THERE has always been an urge in this country to invent and innovate, in the name of the people and good governance, out of frustration, more ambition. Pakistan experimented with various ideas in constitutional law before settling for the 1973 Constitution. There have been military dictators imposing themselves on people and political leaders dreaming of capturing absolute power as ‘amirul momineen’. And just as the country trudges along a difficult path towards some kind of clean, stable and efficient governance, in a throwback to the times when talk about a central benevolent authority, the ‘mard-i-momin’ or the ‘mard-i-haq’ was at its peak, the long-sleeping giant — the alternative known as the presidential system — is back roaring again. Don’t we know the menu from our previous visits to that territory? The innovators are going to remind us we need to throw away the yoke and be liberated, served by an equally democratic system crafted to serve our needs, where the president is directly elected since they already have in mind that someone to run the country under the new system.

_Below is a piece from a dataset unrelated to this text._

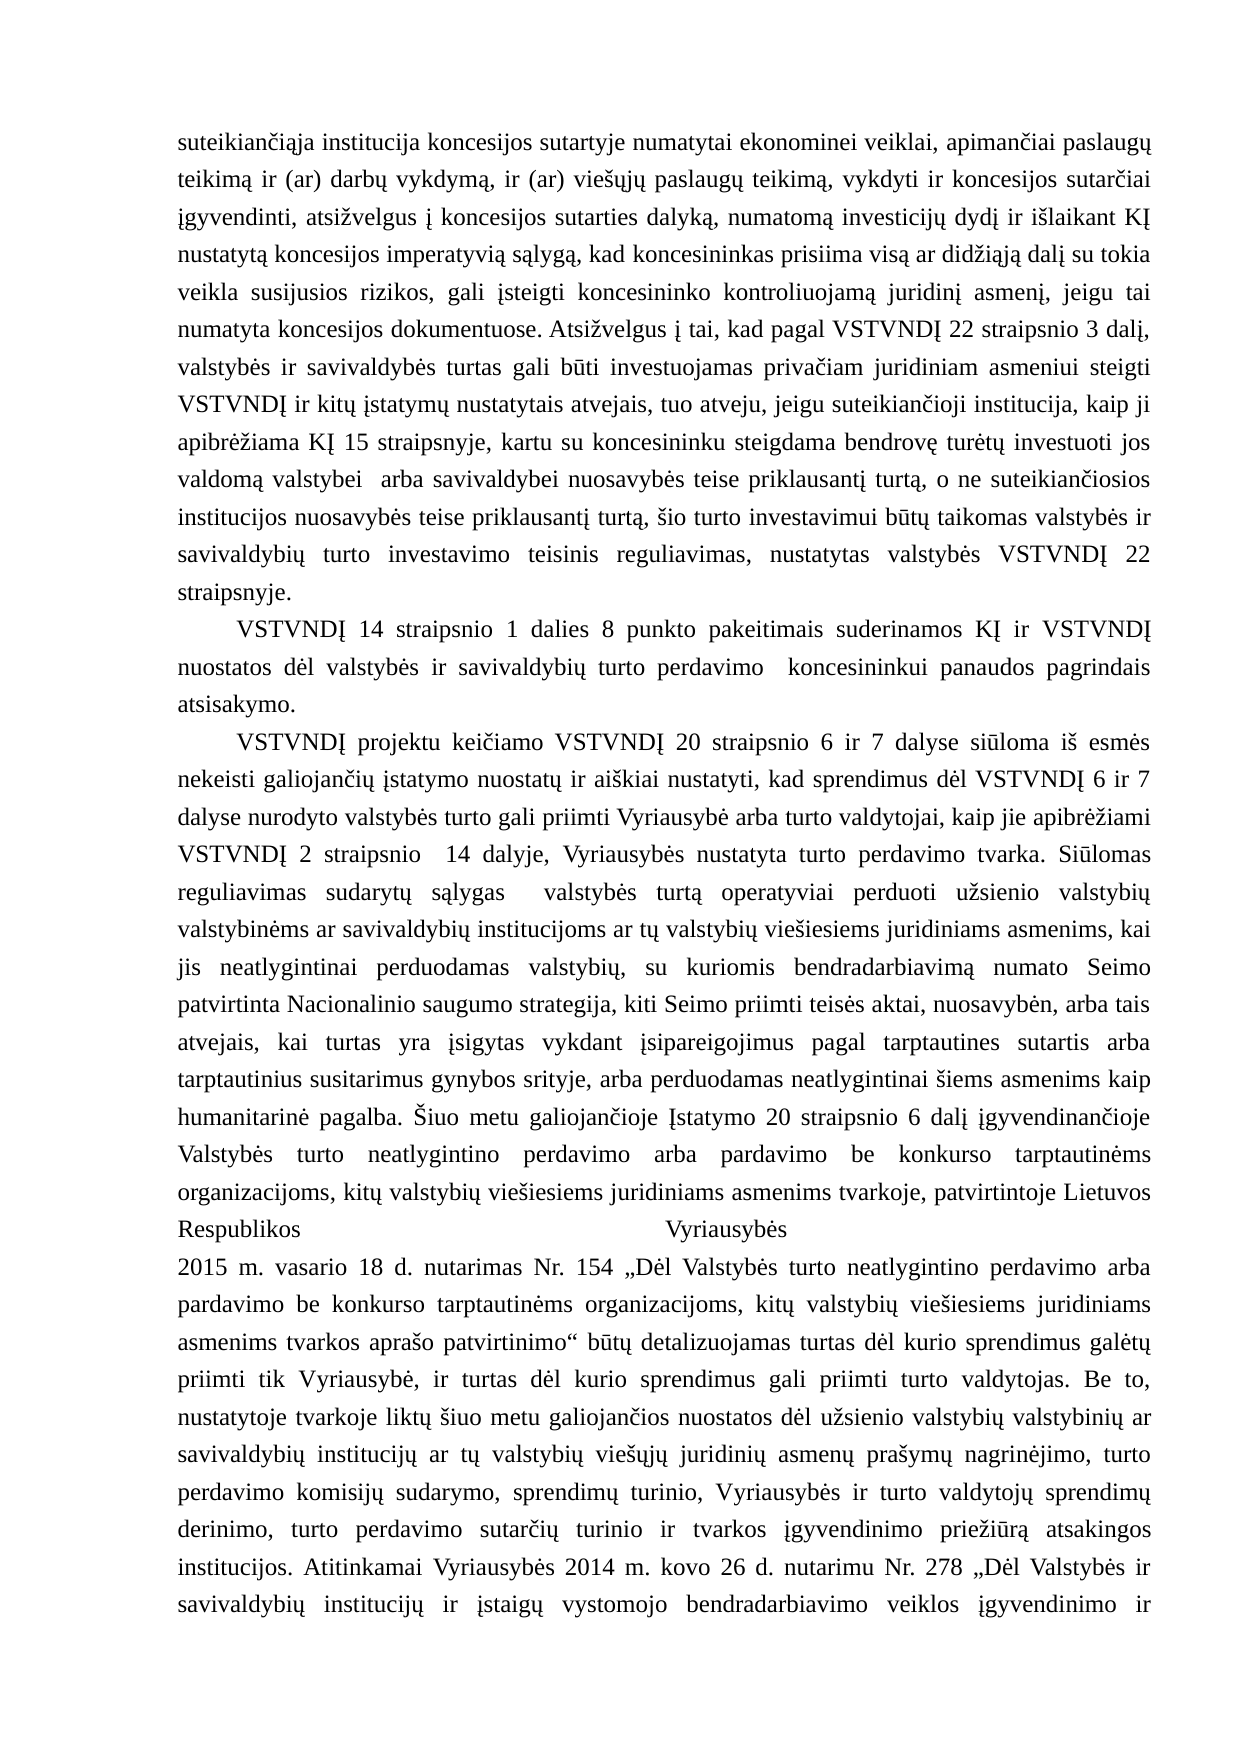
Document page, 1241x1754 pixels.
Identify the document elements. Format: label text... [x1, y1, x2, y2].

text VSTVNDĮ projektu keičiamo VSTVNDĮ 20 straipsnio 6 ir 7 dalyse siūloma iš esmės nekeisti galiojančių įstatymo nuostatų ir aiškiai nustatyti, kad sprendimus dėl VSTVNDĮ 6 ir 7 dalyse nurodyto valstybės turto gali priimti Vyriausybė arba turto valdytojai, kaip jie apibrėžiami VSTVNDĮ 2 straipsnio 14 dalyje, Vyriausybės nustatyta turto perdavimo tvarka. Siūlomas reguliavimas sudarytų sąlygas valstybės turtą operatyviai perduoti užsienio valstybių valstybinėms ar savivaldybių institucijoms ar tų valstybių viešiesiems juridiniams asmenims, kai jis neatlygintinai perduodamas valstybių, su kuriomis bendradarbiavimą numato Seimo patvirtinta Nacionalinio saugumo strategija, kiti Seimo priimti teisės aktai, nuosavybėn, arba tais atvejais, kai turtas yra įsigytas vykdant įsipareigojimus pagal tarptautines sutartis arba tarptautinius susitarimus gynybos srityje, arba perduodamas neatlygintinai šiems asmenims kaip humanitarinė pagalba. Šiuo metu galiojančioje Įstatymo 20 straipsnio 6 dalį įgyvendinančioje Valstybės turto neatlygintino perdavimo arba pardavimo be konkurso tarptautinėms organizacijoms, kitų valstybių viešiesiems juridiniams asmenims tvarkoje, patvirtintoje Lietuvos Respublikos Vyriausybės 2015 m. vasario 18 d. nutarimas Nr. 154 „Dėl Valstybės turto neatlygintino perdavimo arba pardavimo be konkurso tarptautinėms organizacijoms, kitų valstybių viešiesiems juridiniams asmenims tvarkos aprašo patvirtinimo“ būtų detalizuojamas turtas dėl kurio sprendimus galėtų priimti tik Vyriausybė, ir turtas dėl kurio sprendimus gali priimti turto valdytojas. Be to, nustatytoje tvarkoje liktų šiuo metu galiojančios nuostatos dėl užsienio valstybių valstybinių ar savivaldybių institucijų ar tų valstybių viešųjų juridinių asmenų prašymų nagrinėjimo, turto perdavimo komisijų sudarymo, sprendimų turinio, Vyriausybės ir turto valdytojų sprendimų derinimo, turto perdavimo sutarčių turinio ir tvarkos įgyvendinimo priežiūrą atsakingos institucijos. Atitinkamai Vyriausybės 2014 m. kovo 26 d. nutarimu Nr. 278 „Dėl Valstybės ir savivaldybių institucijų ir įstaigų vystomojo bendradarbiavimo veiklos įgyvendinimo ir [177, 718, 1152, 1618]
text VSTVNDĮ 14 straipsnio 1 dalies 8 punkto pakeitimais suderinamos KĮ ir VSTVNDĮ nuostatos dėl valstybės ir savivaldybių turto perdavimo koncesininkui panaudos pagrindais atsisakymo. [177, 606, 1152, 718]
text suteikiančiąja institucija koncesijos sutartyje numatytai ekonominei veiklai, apimančiai paslaugų teikimą ir (ar) darbų vykdymą, ir (ar) viešųjų paslaugų teikimą, vykdyti ir koncesijos sutarčiai įgyvendinti, atsižvelgus į koncesijos sutarties dalyką, numatomą investicijų dydį ir išlaikant KĮ nustatytą koncesijos imperatyvią sąlygą, kad koncesininkas prisiima visą ar didžiąją dalį su tokia veikla susijusios rizikos, gali įsteigti koncesininko kontroliuojamą juridinį asmenį, jeigu tai numatyta koncesijos dokumentuose. Atsižvelgus į tai, kad pagal VSTVNDĮ 22 straipsnio 3 dalį, valstybės ir savivaldybės turtas gali būti investuojamas privačiam juridiniam asmeniui steigti VSTVNDĮ ir kitų įstatymų nustatytais atvejais, tuo atveju, jeigu suteikiančioji institucija, kaip ji apibrėžiama KĮ 15 straipsnyje, kartu su koncesininku steigdama bendrovę turėtų investuoti jos valdomą valstybei arba savivaldybei nuosavybės teise priklausantį turtą, o ne suteikiančiosios institucijos nuosavybės teise priklausantį turtą, šio turto investavimui būtų taikomas valstybės ir savivaldybių turto investavimo teisinis reguliavimas, nustatytas valstybės VSTVNDĮ 22 straipsnyje. [177, 118, 1152, 606]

Gen Ayub Khan, Zulfikar Ali Bhutto, Gen Ziaul Haq, Mian Nawaz Sharif, Gen Pervez Musharraf have all in their time been blessed with advisers favouring a presidential system for them. However, the fault lies not in the tools but the hands which operate them. The Pakistani system may be feeble, even inadequate, but that is because it has not been allowed to develop in the light of popular experiences with power. Too many doubters have been allowed centre stage and conspiracies given space to flourish. What is needed is a categorical snub to these self-serving leaders who pretend to guide us from our ‘perpetual backward state’ by doing away with an 18th Amendment here and an almost child-like talk there of bringing in a presidential system. Instead of engaging in this debate, the opposition should firmly remind them that this parliament is not mandated to change the structure of the Constitution into one that establishes a presidential form of government. In order to do so, it will have to do away with the Constitution, elect a constituent assembly and go for a presidential system. The alternative is a referendum on the issue, on which the Constitution is vague if not silent.

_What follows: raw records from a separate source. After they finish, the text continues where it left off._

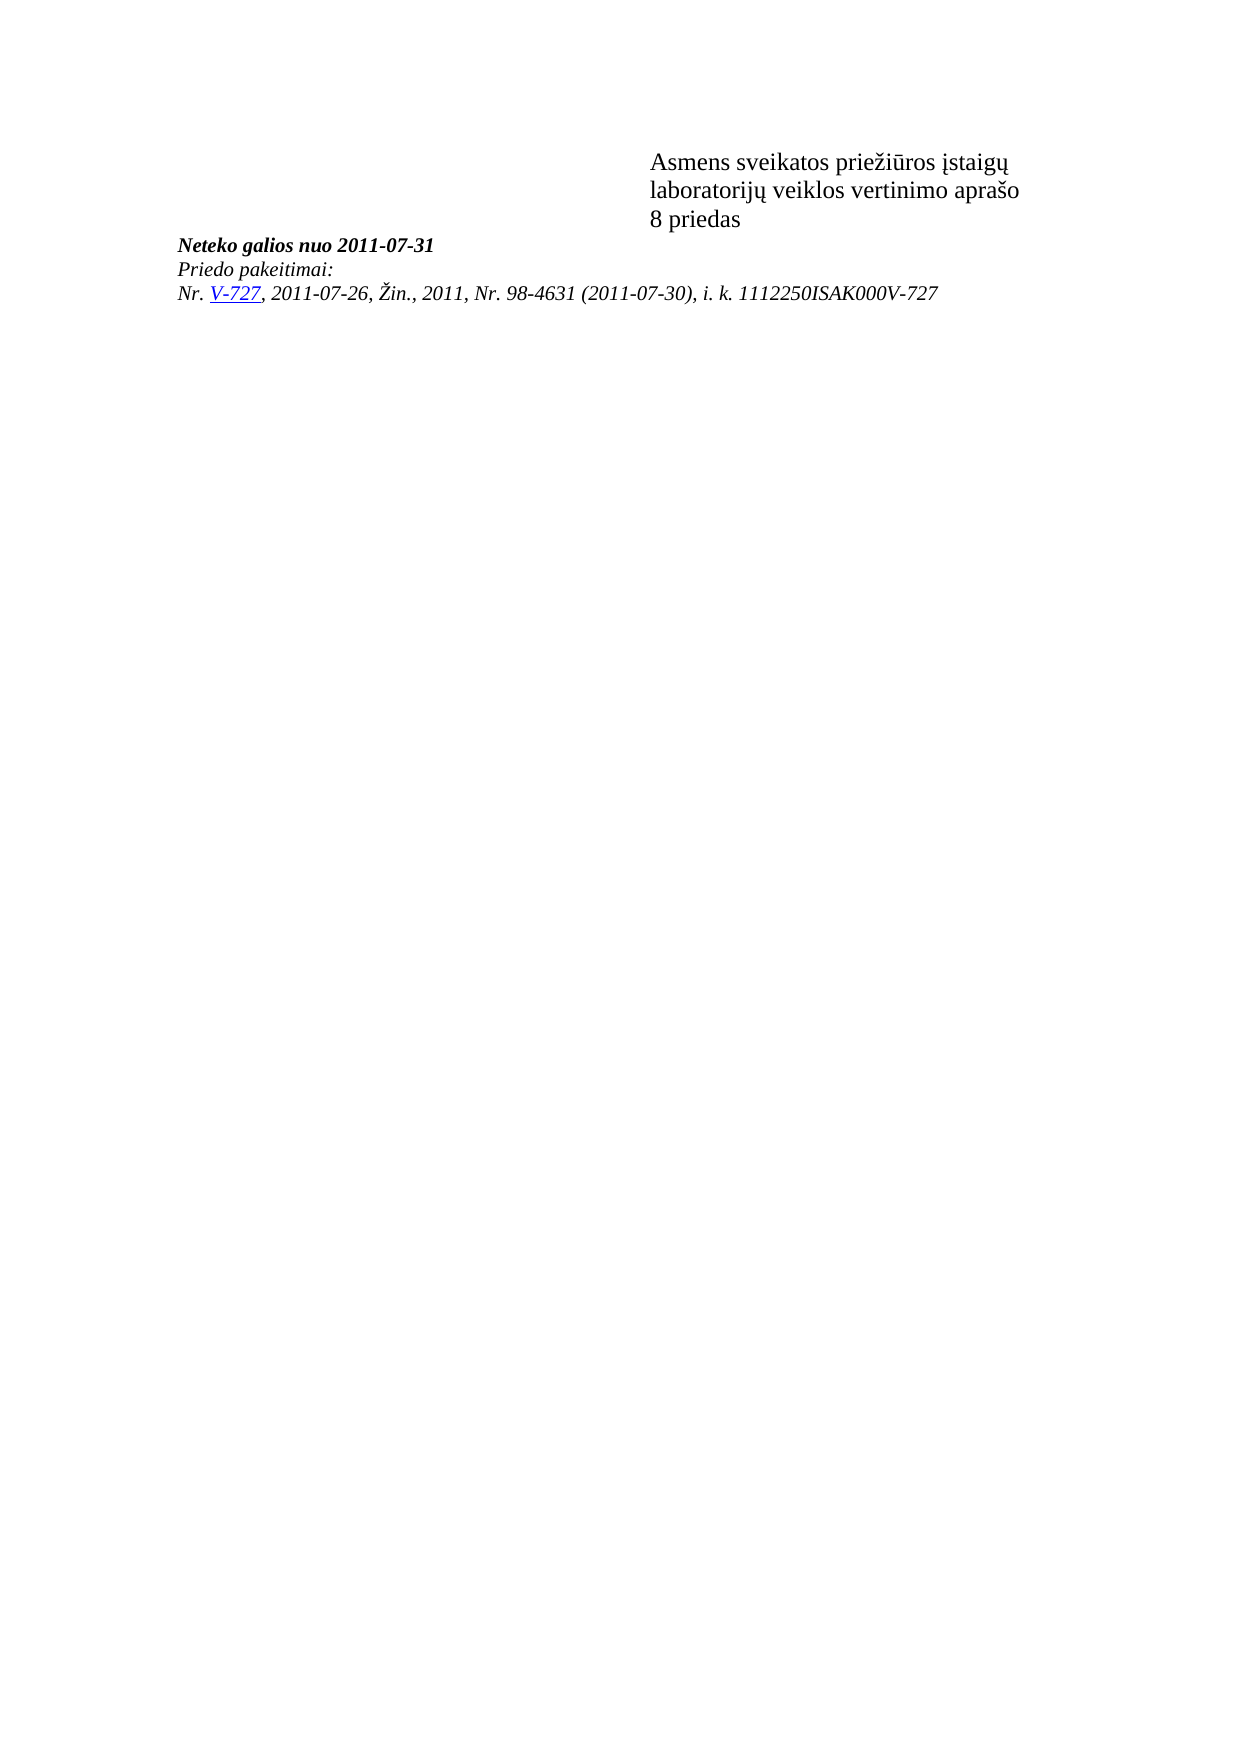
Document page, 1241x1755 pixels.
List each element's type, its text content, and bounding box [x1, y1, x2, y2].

text Priedo pakeitimai: [177, 257, 1122, 281]
text Neteko galios nuo 2011-07-31 [177, 233, 1122, 257]
text Asmens sveikatos priežiūros įstaigų laboratorijų veiklos vertinimo aprašo [649, 147, 1122, 204]
text Nr. V-727, 2011-07-26, Žin., 2011, Nr. 98-4631 (2011-07-30), i. k. 1112250ISAK000V-727 [177, 281, 1122, 305]
text 8 priedas [649, 204, 1122, 233]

This latest round of debate on the presidential system could well have been necessitated by an inability to generate enough opposition to the 18th Amendment — which is found troublesome enough for many of the current lot of rulers to publicly wish its demise. Very recently, the PTI was loudly introducing a fully representative system at the local government level. Given the fate of those who flirted with the idea of a new system in the past, Prime Minister Imran Khan and his well-wishers would be best advised to concentrate on improving and rebuilding that lower end of the system.